What needs to be done:
Rewrite the entries below with "top-left" changed to "upper-left" and every other word kept as it is. Leave the pictures out of your version.

○ ○ ○

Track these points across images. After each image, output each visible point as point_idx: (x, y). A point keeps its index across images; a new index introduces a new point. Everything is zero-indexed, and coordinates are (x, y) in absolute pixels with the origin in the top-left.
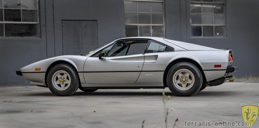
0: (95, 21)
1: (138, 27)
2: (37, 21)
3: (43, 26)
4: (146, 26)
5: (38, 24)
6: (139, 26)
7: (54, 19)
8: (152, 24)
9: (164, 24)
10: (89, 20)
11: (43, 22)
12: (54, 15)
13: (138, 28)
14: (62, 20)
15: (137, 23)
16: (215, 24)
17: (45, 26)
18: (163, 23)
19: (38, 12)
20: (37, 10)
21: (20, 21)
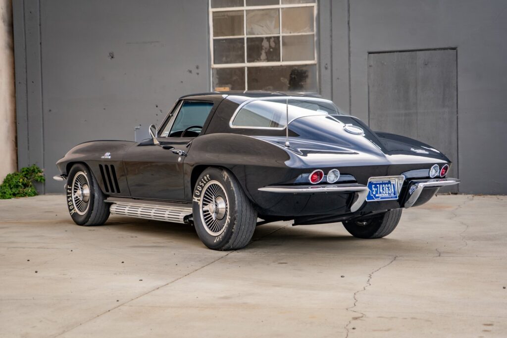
0: (451, 51)
2: (314, 59)
3: (326, 68)
5: (315, 65)
7: (350, 51)
10: (435, 49)
11: (326, 61)
12: (349, 44)
14: (370, 53)
17: (329, 68)
19: (315, 39)
20: (313, 35)
21: (279, 60)
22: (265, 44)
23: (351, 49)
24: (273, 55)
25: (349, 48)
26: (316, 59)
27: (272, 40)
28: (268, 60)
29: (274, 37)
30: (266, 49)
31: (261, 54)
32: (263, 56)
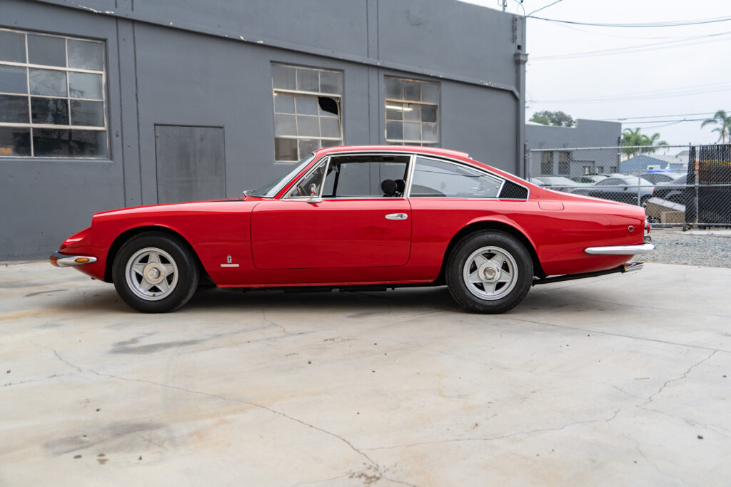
0: (220, 129)
1: (298, 141)
2: (104, 126)
3: (117, 136)
4: (311, 140)
5: (105, 131)
6: (300, 140)
7: (138, 121)
8: (323, 136)
9: (342, 139)
10: (208, 127)
11: (116, 129)
12: (138, 114)
13: (298, 143)
14: (155, 125)
15: (296, 135)
16: (423, 140)
17: (120, 135)
18: (340, 137)
19: (104, 106)
20: (102, 102)
21: (68, 124)
22: (51, 105)
23: (140, 120)
24: (60, 117)
25: (138, 118)
26: (106, 126)
27: (59, 102)
28: (56, 122)
29: (62, 100)
30: (52, 110)
31: (48, 115)
32: (50, 117)
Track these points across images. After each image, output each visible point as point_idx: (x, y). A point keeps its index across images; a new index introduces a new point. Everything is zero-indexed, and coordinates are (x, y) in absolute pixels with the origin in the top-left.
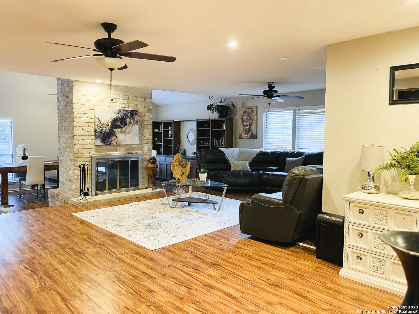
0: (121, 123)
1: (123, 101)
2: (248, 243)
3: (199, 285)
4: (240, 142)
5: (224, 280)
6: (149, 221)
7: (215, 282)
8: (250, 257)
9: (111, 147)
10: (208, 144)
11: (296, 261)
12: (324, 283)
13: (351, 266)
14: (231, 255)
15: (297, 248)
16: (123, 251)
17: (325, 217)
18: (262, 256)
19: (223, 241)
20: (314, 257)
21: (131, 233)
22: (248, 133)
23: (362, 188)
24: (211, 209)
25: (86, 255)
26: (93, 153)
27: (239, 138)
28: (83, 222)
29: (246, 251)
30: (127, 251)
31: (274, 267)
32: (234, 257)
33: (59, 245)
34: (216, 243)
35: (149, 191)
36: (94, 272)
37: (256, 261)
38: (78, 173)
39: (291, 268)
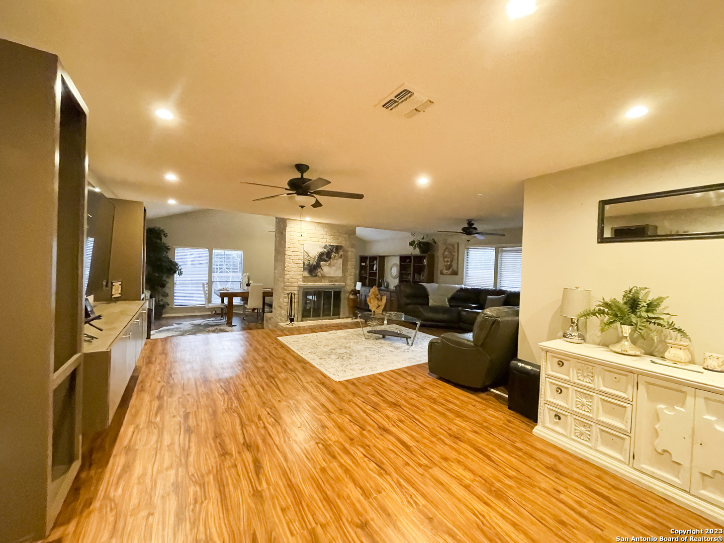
0: (327, 257)
1: (329, 237)
2: (435, 384)
3: (373, 427)
4: (441, 277)
5: (400, 424)
6: (343, 351)
7: (391, 425)
8: (435, 401)
9: (317, 278)
10: (410, 279)
11: (485, 410)
12: (514, 442)
13: (548, 425)
14: (414, 396)
15: (487, 395)
16: (309, 379)
17: (520, 364)
18: (447, 400)
19: (410, 379)
20: (505, 408)
21: (322, 361)
22: (450, 269)
23: (564, 336)
24: (405, 343)
25: (276, 380)
26: (301, 283)
27: (439, 272)
28: (283, 346)
29: (432, 393)
30: (313, 380)
31: (458, 415)
32: (418, 398)
33: (256, 367)
34: (402, 381)
35: (349, 320)
36: (277, 398)
37: (439, 406)
38: (287, 300)
39: (477, 418)
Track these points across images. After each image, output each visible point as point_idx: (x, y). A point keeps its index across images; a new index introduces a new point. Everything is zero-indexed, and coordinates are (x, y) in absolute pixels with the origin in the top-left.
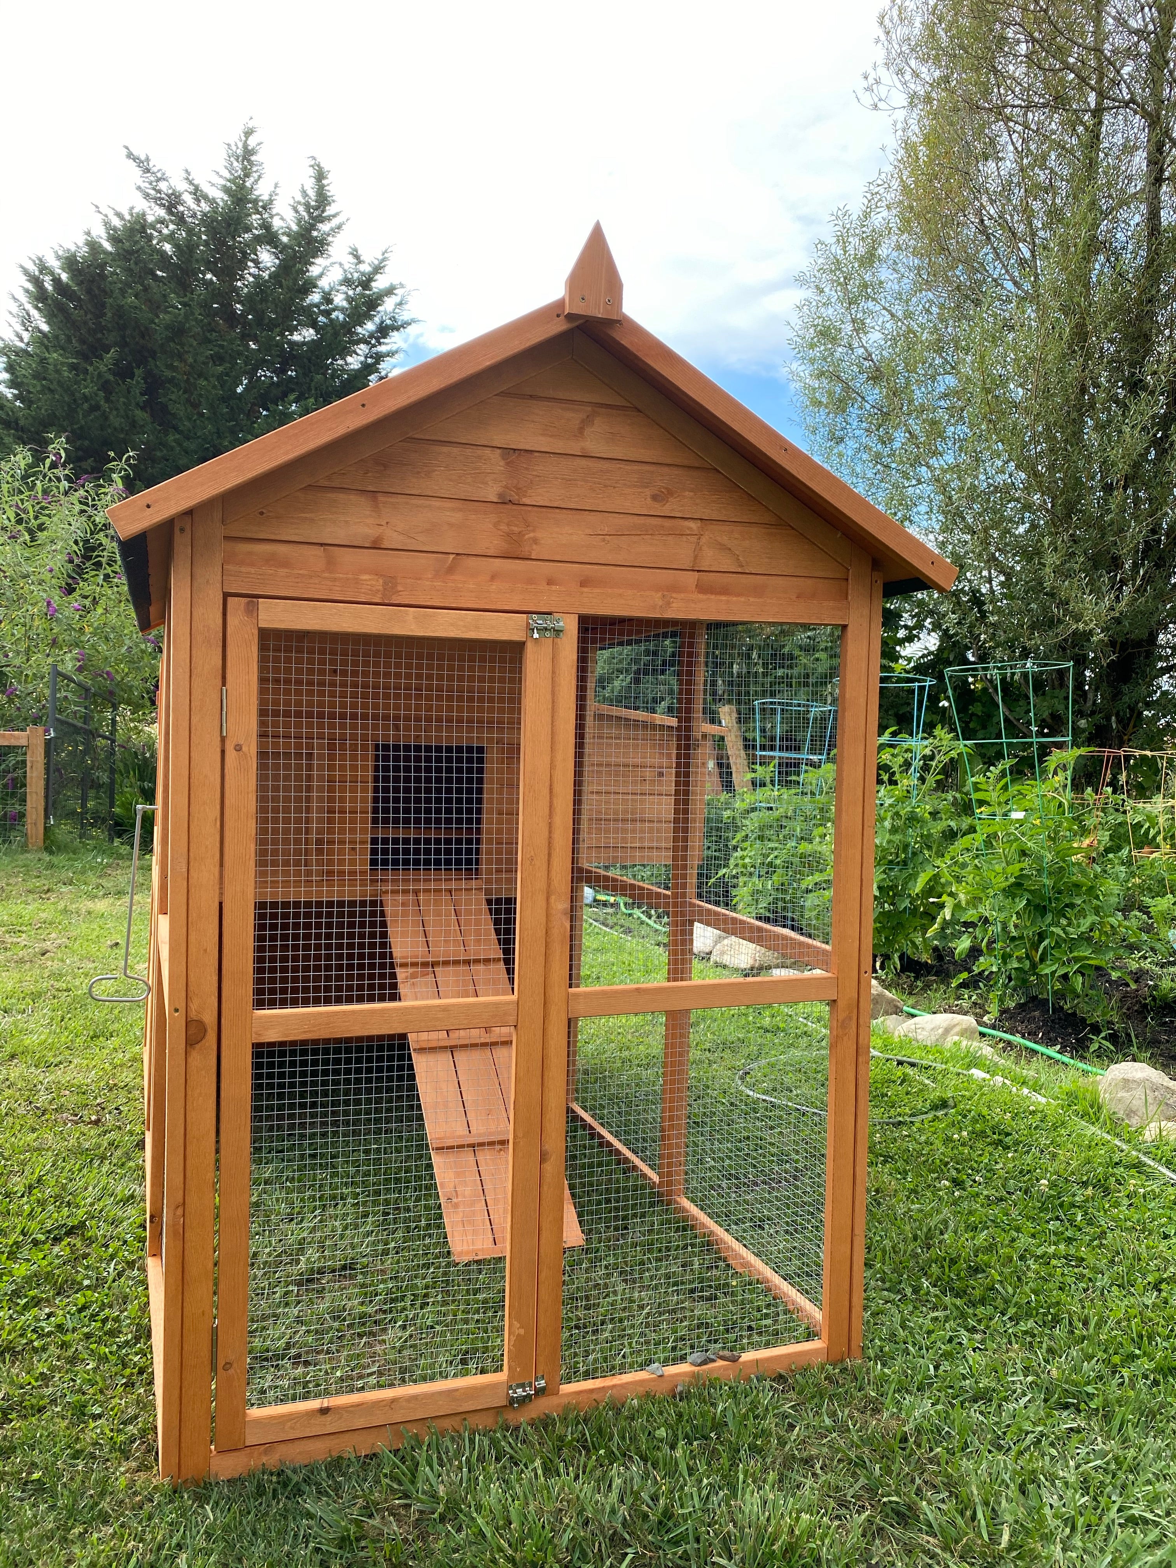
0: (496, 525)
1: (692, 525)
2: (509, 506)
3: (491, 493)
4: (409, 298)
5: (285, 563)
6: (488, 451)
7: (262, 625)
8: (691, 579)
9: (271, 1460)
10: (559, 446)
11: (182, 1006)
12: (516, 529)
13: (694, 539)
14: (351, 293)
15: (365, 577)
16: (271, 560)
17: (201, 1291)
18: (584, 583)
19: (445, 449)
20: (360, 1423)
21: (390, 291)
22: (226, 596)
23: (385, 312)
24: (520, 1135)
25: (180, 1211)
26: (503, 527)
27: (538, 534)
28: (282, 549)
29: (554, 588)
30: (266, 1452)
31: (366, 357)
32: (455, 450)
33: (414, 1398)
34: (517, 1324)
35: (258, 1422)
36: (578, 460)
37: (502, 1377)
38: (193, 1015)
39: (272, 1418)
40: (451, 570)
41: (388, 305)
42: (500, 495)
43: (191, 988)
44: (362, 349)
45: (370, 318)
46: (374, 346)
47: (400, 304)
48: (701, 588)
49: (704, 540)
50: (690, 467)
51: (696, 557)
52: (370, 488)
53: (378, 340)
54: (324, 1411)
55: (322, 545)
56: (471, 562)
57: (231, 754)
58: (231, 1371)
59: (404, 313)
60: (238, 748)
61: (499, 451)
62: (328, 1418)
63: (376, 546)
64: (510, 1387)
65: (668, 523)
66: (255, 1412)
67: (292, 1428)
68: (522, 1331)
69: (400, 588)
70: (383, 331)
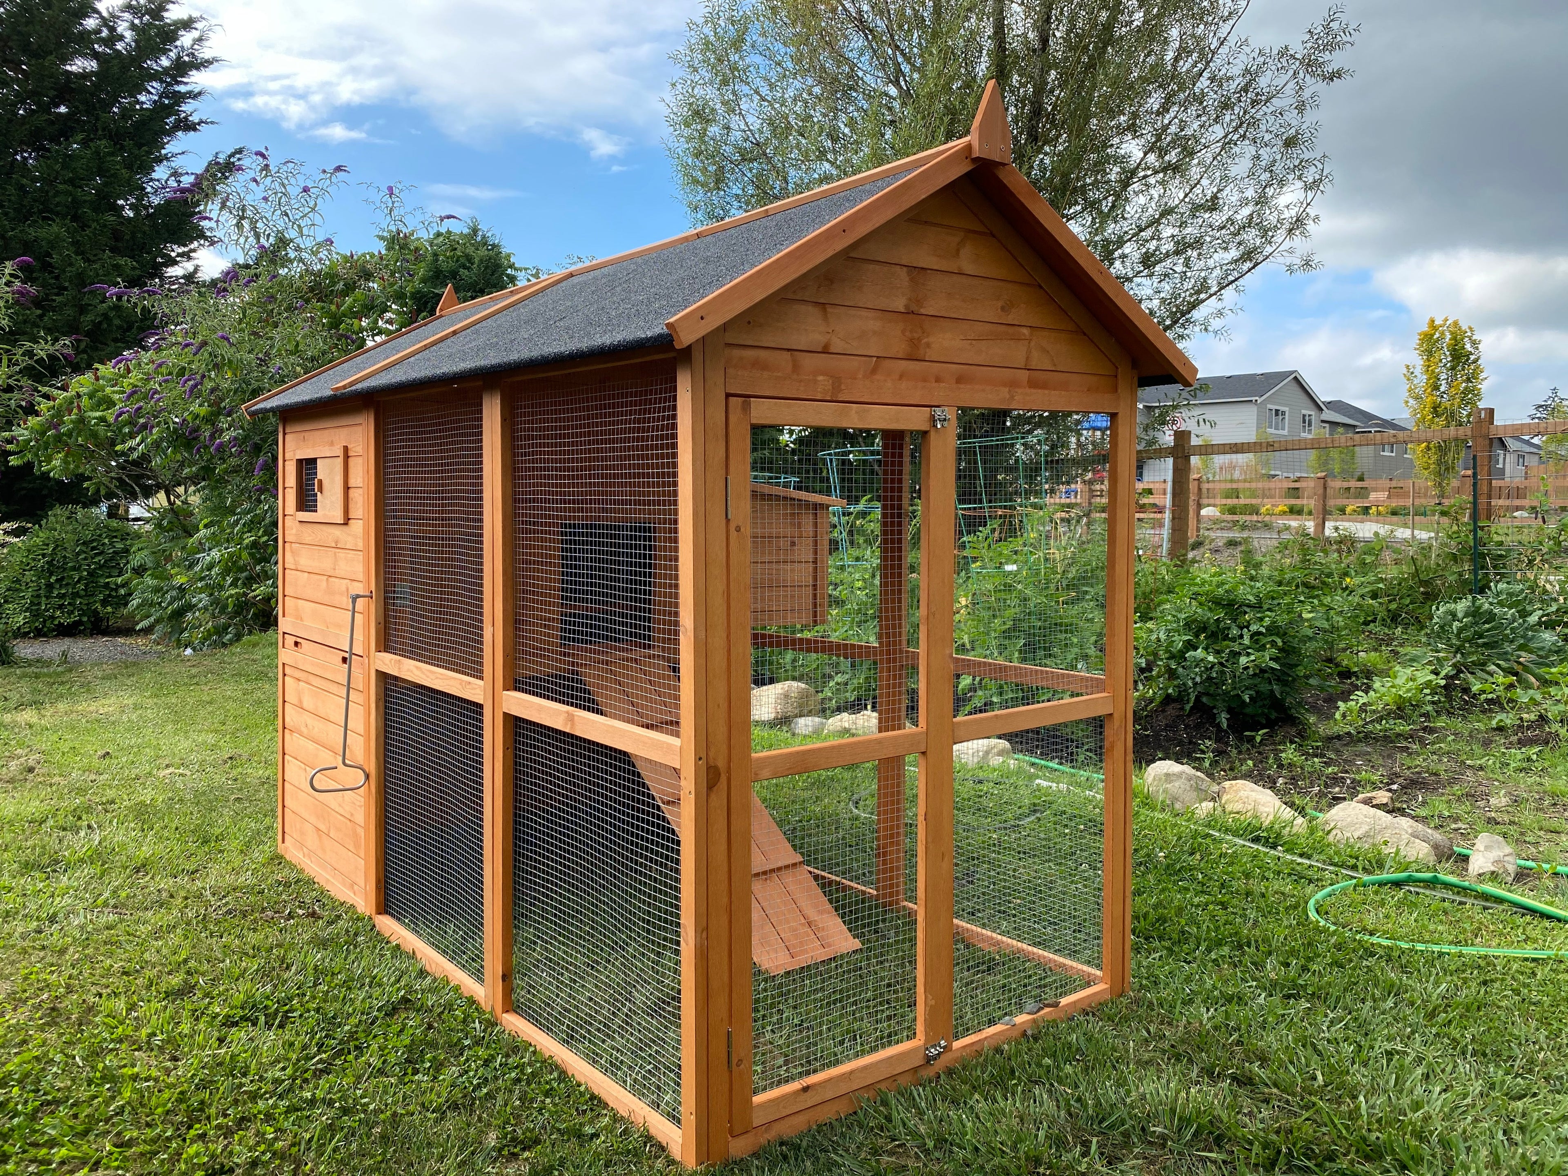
0: (903, 332)
1: (1025, 331)
2: (911, 316)
3: (900, 304)
4: (211, 34)
5: (764, 366)
6: (898, 268)
7: (754, 421)
8: (1024, 375)
9: (771, 1135)
10: (943, 265)
11: (704, 756)
12: (916, 335)
13: (1026, 342)
14: (137, 21)
15: (820, 378)
16: (756, 364)
17: (720, 1002)
18: (959, 380)
19: (871, 267)
20: (829, 1095)
21: (187, 24)
22: (728, 395)
23: (182, 47)
24: (929, 840)
25: (705, 934)
26: (907, 334)
27: (931, 339)
28: (763, 354)
29: (942, 385)
30: (766, 1130)
31: (161, 97)
32: (877, 267)
33: (865, 1068)
34: (930, 997)
35: (761, 1105)
36: (955, 277)
37: (919, 1041)
38: (712, 764)
39: (770, 1101)
40: (874, 371)
41: (186, 39)
42: (906, 306)
43: (710, 739)
44: (155, 87)
45: (165, 52)
46: (169, 84)
47: (200, 40)
48: (1033, 384)
49: (1032, 344)
50: (1027, 284)
51: (1027, 358)
52: (822, 301)
53: (174, 78)
54: (806, 1089)
55: (788, 350)
56: (887, 363)
57: (733, 533)
58: (742, 1066)
59: (205, 50)
60: (738, 529)
61: (905, 269)
62: (810, 1093)
63: (825, 351)
64: (927, 1049)
65: (1011, 330)
66: (757, 1099)
67: (784, 1107)
68: (933, 1002)
69: (843, 387)
70: (181, 68)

○ ○ ○

Reply to the task:
Track these points across images. After each image, output each visible point as point_idx: (x, y). A point keeps its index across images; a new index introduces a new point. Everything is zero-indexed, and coordinates are (x, y) in absolute pixels with the origin in the upper-left.
0: (95, 21)
1: (138, 27)
2: (37, 21)
3: (43, 26)
4: (146, 26)
5: (38, 24)
6: (139, 26)
7: (54, 19)
8: (152, 24)
9: (164, 24)
10: (89, 20)
11: (43, 22)
12: (54, 15)
13: (138, 28)
14: (62, 20)
15: (137, 23)
16: (215, 24)
17: (45, 26)
18: (163, 23)
19: (38, 12)
20: (37, 10)
21: (20, 21)
0: (451, 51)
2: (314, 59)
3: (326, 68)
5: (315, 65)
7: (350, 51)
10: (435, 49)
11: (326, 61)
12: (349, 44)
14: (370, 53)
17: (329, 68)
19: (315, 39)
20: (313, 35)
21: (279, 60)
22: (265, 44)
23: (351, 49)
24: (273, 55)
25: (349, 48)
26: (316, 59)
27: (272, 40)
28: (268, 60)
29: (274, 37)
30: (266, 49)
31: (261, 54)
32: (263, 56)
0: (220, 129)
1: (298, 141)
2: (104, 126)
3: (117, 136)
4: (311, 140)
5: (105, 131)
6: (300, 140)
7: (138, 121)
8: (323, 136)
9: (342, 139)
10: (208, 127)
11: (116, 129)
12: (138, 114)
13: (298, 143)
14: (155, 125)
15: (296, 135)
16: (423, 140)
17: (120, 135)
18: (340, 137)
19: (104, 106)
20: (102, 102)
21: (68, 124)
22: (51, 105)
23: (140, 120)
24: (60, 117)
25: (138, 118)
26: (106, 126)
27: (59, 102)
28: (56, 122)
29: (62, 100)
30: (52, 110)
31: (48, 115)
32: (50, 117)
Track these points across images. After each image, output each visible point as point_idx: (x, y). A point keeps its index across images; a new index introduces a new point. Everything is zero-indexed, and coordinates are (x, y) in absolute pixels with the origin in the upper-left.
0: (121, 123)
1: (123, 101)
2: (248, 243)
3: (199, 285)
4: (240, 142)
5: (224, 280)
6: (149, 221)
7: (215, 282)
8: (250, 257)
9: (111, 147)
10: (208, 144)
11: (296, 261)
12: (324, 283)
13: (351, 266)
14: (231, 255)
15: (297, 248)
16: (123, 251)
17: (325, 217)
18: (262, 256)
19: (223, 241)
20: (314, 257)
21: (131, 233)
22: (248, 133)
23: (362, 188)
24: (211, 209)
25: (86, 255)
26: (93, 153)
27: (239, 138)
28: (83, 222)
29: (246, 251)
30: (127, 251)
31: (274, 267)
32: (234, 257)
33: (59, 245)
34: (216, 243)
35: (149, 191)
36: (94, 272)
37: (256, 261)
38: (78, 173)
39: (291, 268)
0: (327, 257)
1: (329, 237)
2: (435, 384)
3: (373, 427)
4: (441, 277)
5: (400, 424)
6: (343, 351)
7: (391, 425)
8: (435, 401)
9: (317, 278)
10: (410, 279)
11: (485, 410)
12: (514, 442)
13: (548, 425)
14: (414, 396)
15: (487, 395)
16: (309, 379)
17: (520, 364)
18: (447, 400)
19: (410, 379)
20: (505, 408)
21: (322, 361)
22: (450, 269)
23: (564, 336)
24: (405, 343)
25: (276, 380)
26: (301, 283)
27: (439, 272)
28: (283, 346)
29: (432, 393)
30: (313, 380)
31: (458, 415)
32: (418, 398)
33: (256, 367)
34: (402, 381)
35: (349, 320)
36: (277, 398)
37: (439, 406)
38: (287, 300)
39: (477, 418)
Track these points across images. After each image, output each visible point as point_idx: (x, y). A point keeps its index across images; a new index introduces a new point. Everything is zero-indexed, and coordinates are (x, y) in absolute pixels with the origin in the upper-left.
0: (496, 525)
1: (692, 525)
2: (509, 506)
3: (491, 493)
4: (409, 298)
5: (285, 563)
6: (488, 451)
7: (262, 625)
8: (691, 579)
9: (271, 1460)
10: (559, 446)
11: (182, 1006)
12: (516, 529)
13: (694, 539)
14: (351, 293)
15: (365, 577)
16: (271, 560)
17: (201, 1291)
18: (584, 583)
19: (445, 449)
20: (360, 1423)
21: (390, 291)
22: (226, 596)
23: (385, 312)
24: (520, 1135)
25: (180, 1211)
26: (503, 527)
27: (538, 534)
28: (282, 549)
29: (554, 588)
30: (266, 1452)
31: (366, 357)
32: (455, 450)
33: (414, 1398)
34: (517, 1324)
35: (258, 1422)
36: (578, 460)
37: (502, 1377)
38: (193, 1015)
39: (272, 1418)
40: (451, 570)
41: (388, 305)
42: (500, 495)
43: (191, 988)
44: (362, 349)
45: (370, 318)
46: (374, 346)
47: (400, 304)
48: (701, 588)
49: (704, 540)
50: (690, 467)
51: (696, 557)
52: (370, 488)
53: (378, 340)
54: (324, 1411)
55: (322, 545)
56: (471, 562)
57: (231, 754)
58: (231, 1371)
59: (404, 313)
60: (238, 748)
61: (499, 451)
62: (328, 1418)
63: (376, 546)
64: (510, 1387)
65: (668, 523)
66: (255, 1412)
67: (292, 1428)
68: (522, 1331)
69: (400, 588)
70: (383, 331)
0: (903, 332)
1: (1025, 331)
2: (911, 316)
3: (900, 304)
4: (211, 34)
5: (764, 366)
6: (898, 268)
7: (754, 421)
8: (1024, 375)
9: (771, 1135)
10: (943, 265)
11: (704, 756)
12: (916, 335)
13: (1026, 342)
14: (137, 21)
15: (820, 378)
16: (756, 364)
17: (720, 1002)
18: (959, 380)
19: (871, 267)
20: (829, 1095)
21: (187, 24)
22: (728, 395)
23: (182, 47)
24: (929, 840)
25: (705, 934)
26: (907, 334)
27: (931, 339)
28: (763, 354)
29: (942, 385)
30: (766, 1130)
31: (161, 97)
32: (877, 267)
33: (865, 1068)
34: (930, 997)
35: (761, 1105)
36: (955, 277)
37: (919, 1041)
38: (712, 764)
39: (770, 1101)
40: (874, 371)
41: (186, 39)
42: (906, 306)
43: (710, 739)
44: (155, 87)
45: (165, 52)
46: (169, 84)
47: (200, 40)
48: (1033, 384)
49: (1032, 344)
50: (1027, 284)
51: (1027, 358)
52: (822, 301)
53: (174, 78)
54: (806, 1089)
55: (788, 350)
56: (887, 363)
57: (733, 533)
58: (742, 1066)
59: (205, 50)
60: (738, 529)
61: (905, 269)
62: (810, 1093)
63: (825, 351)
64: (927, 1049)
65: (1011, 330)
66: (757, 1099)
67: (784, 1107)
68: (933, 1002)
69: (843, 387)
70: (181, 68)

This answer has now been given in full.